## Problem to work on
I'd like the entries that follow repeated exactly, with the pictures left out.

*** Opening The data ***

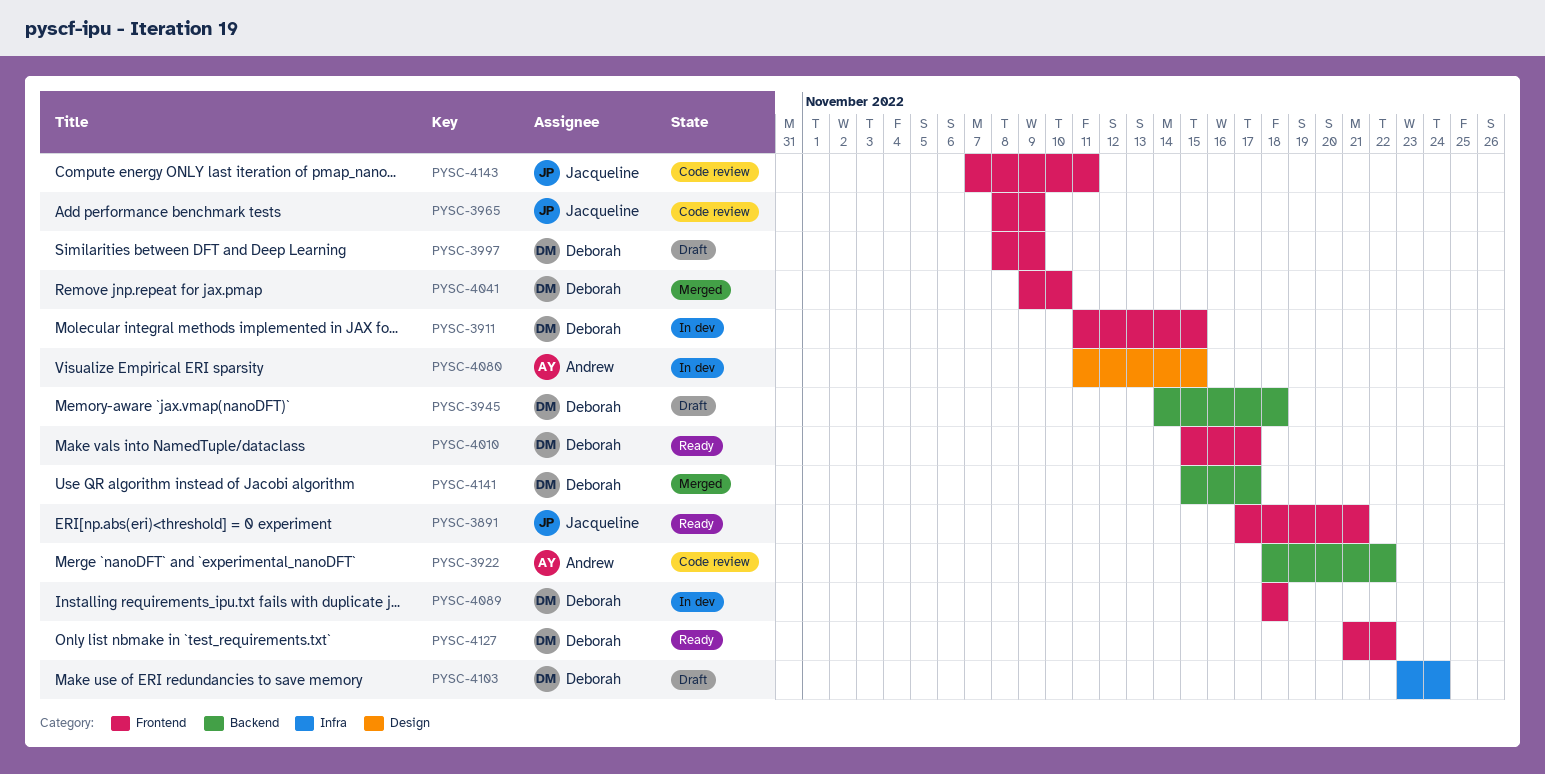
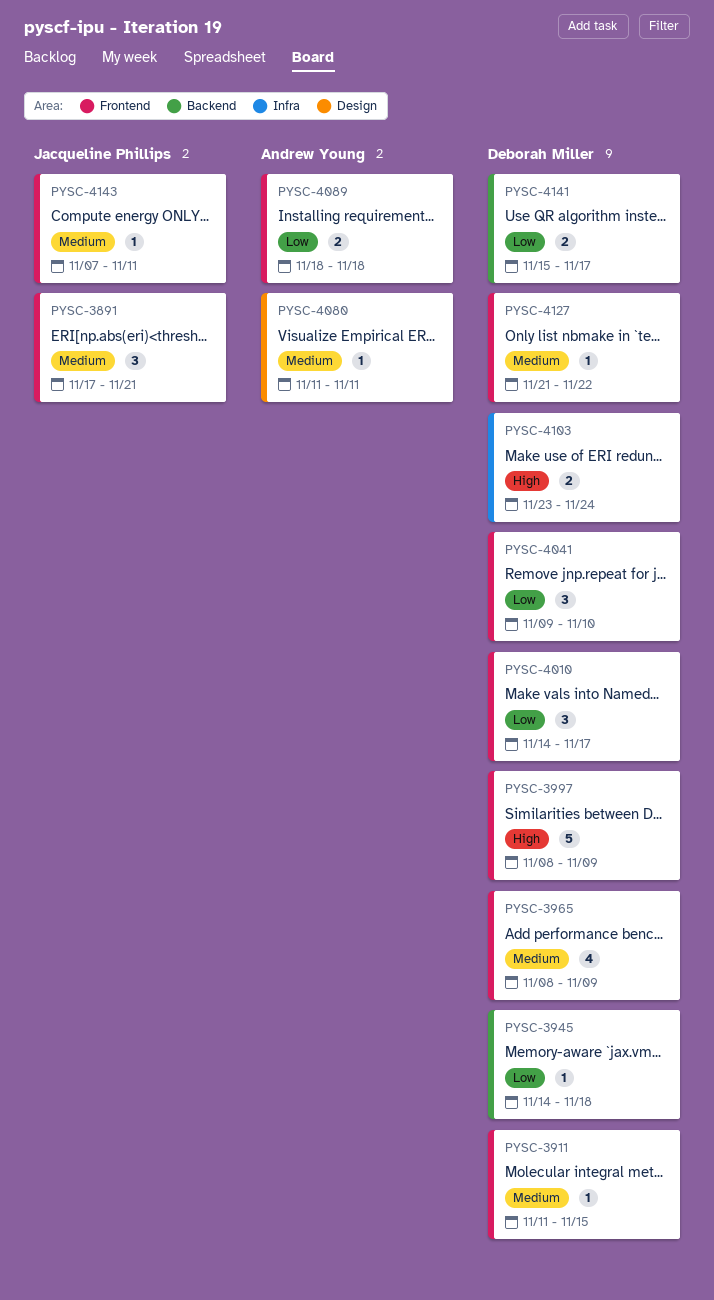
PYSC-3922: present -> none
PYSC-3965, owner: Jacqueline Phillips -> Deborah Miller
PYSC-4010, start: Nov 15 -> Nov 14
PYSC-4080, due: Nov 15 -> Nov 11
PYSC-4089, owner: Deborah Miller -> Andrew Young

*** Closing The data ***

## Response to this exercise
PYSC-3922: present -> none
PYSC-3965, owner: Jacqueline Phillips -> Deborah Miller
PYSC-4010, start: Nov 15 -> Nov 14
PYSC-4080, due: Nov 15 -> Nov 11
PYSC-4089, owner: Deborah Miller -> Andrew Young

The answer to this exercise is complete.